We are looking to build on the success of Irish tourism internationally and globally and to do that we believe we need to deliver sustainable growth. It’s not just about the numbers – it’s making sure we do that in a sustainable way so that every part of the island of Ireland feels the benefit.
What are the key messages you’re trying to deliver?
Our priorities remain to drive regional growth, extend the visitor season to include off-peak periods, to build more demand for Northern Ireland and to make sure we tell a bigger story to consumers about all the things there are to see and do in Ireland.
It is all about managing demand and doing it in a way that maintains the quality of the experience for visitors.'
So what are the regional experiences that Aussies can enjoy?
We have five really strong regional brand experiences. The Wild Atlantic Way, Ireland’s Ancient East, Hidden Heartlands, Dublin and Northern Ireland’s new brand, Embrace the Giant Spirit.
The new brand will allow Northern Ireland to compete more robustly on an international level with lots of new experiences being developed. At the end of the day we know it is experiences that really differentiate a destination. People want to go local and immerse themselves in the culture and try new things.
How will you drive demand into the off-season?
I think the smart traveller realises the benefits of travelling in the off-season. It’s less crowded, less expensive and a lot of experiences are more authentic because people have a lot more time for you.
So we’ll be talking about events such as the 2020 Taste the Island Festival, a celebration of Ireland’s food culture, which will run through September to November. There’s also the Puca Halloween festival in late October, St Patrick’s Day, TradFest and the Global Greening promotion.
For those who haven’t been yet, what is the Irish difference?
It’s a relatively compact destination but what many people don’t realise is we have a huge amount to see and do. You have history and culture, great landscapes and great people.
The people aren’t necessarily the reason to go but they leave the lasting impression. They are the glue that brings all of the experiences together.
How important is the Australian market?
This has always been a good market for us and we’ve seen really good growth over the years. Australians come for quite a long time and you spend, so you are in our top 10 markets for both holidaymaker numbers and visitor spend. Australia is also very important to Northern Ireland – it is the number three market in terms of visitor numbers.
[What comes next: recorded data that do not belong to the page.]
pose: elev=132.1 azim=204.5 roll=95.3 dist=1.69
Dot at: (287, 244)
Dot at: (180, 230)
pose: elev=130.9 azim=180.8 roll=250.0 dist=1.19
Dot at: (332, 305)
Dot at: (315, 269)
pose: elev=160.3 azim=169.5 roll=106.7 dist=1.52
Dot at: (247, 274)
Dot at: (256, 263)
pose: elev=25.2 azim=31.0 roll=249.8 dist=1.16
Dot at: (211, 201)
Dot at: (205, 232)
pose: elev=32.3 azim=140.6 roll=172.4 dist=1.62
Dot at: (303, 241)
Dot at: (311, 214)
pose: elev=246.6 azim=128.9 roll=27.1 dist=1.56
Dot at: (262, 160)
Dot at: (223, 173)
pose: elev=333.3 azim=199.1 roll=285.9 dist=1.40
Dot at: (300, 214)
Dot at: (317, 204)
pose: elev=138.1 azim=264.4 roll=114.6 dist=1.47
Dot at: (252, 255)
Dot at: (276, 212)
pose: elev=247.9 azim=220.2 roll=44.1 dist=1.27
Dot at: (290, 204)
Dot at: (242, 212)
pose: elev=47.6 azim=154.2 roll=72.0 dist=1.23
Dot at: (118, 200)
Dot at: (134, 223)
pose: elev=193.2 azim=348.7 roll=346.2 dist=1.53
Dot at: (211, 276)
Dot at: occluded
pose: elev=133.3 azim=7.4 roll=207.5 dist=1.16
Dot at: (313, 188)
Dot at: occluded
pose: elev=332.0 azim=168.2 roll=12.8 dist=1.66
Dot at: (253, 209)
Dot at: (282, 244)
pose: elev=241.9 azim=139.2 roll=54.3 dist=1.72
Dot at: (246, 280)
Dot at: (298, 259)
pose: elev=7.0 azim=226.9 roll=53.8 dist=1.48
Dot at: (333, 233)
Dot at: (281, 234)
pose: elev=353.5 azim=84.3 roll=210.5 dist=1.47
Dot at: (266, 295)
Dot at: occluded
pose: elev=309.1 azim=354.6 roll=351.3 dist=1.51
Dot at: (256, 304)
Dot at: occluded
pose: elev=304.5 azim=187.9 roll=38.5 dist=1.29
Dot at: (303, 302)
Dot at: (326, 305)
What role do travel agents play in your thinking?
They are very important, particularly in Australia, because it’s a big time commitment and financial investment for consumers to travel to Ireland. We have a fairly extensive B2B program working with the travel trade in terms of famil trips, webinars, partnership programs and sales missions.
Tourism Ireland is committed to the Australasian market. We are investing in this market, we have a strategy and by everyone in the travel industry aligning behind the strategy it’s a win-win situation for everyone.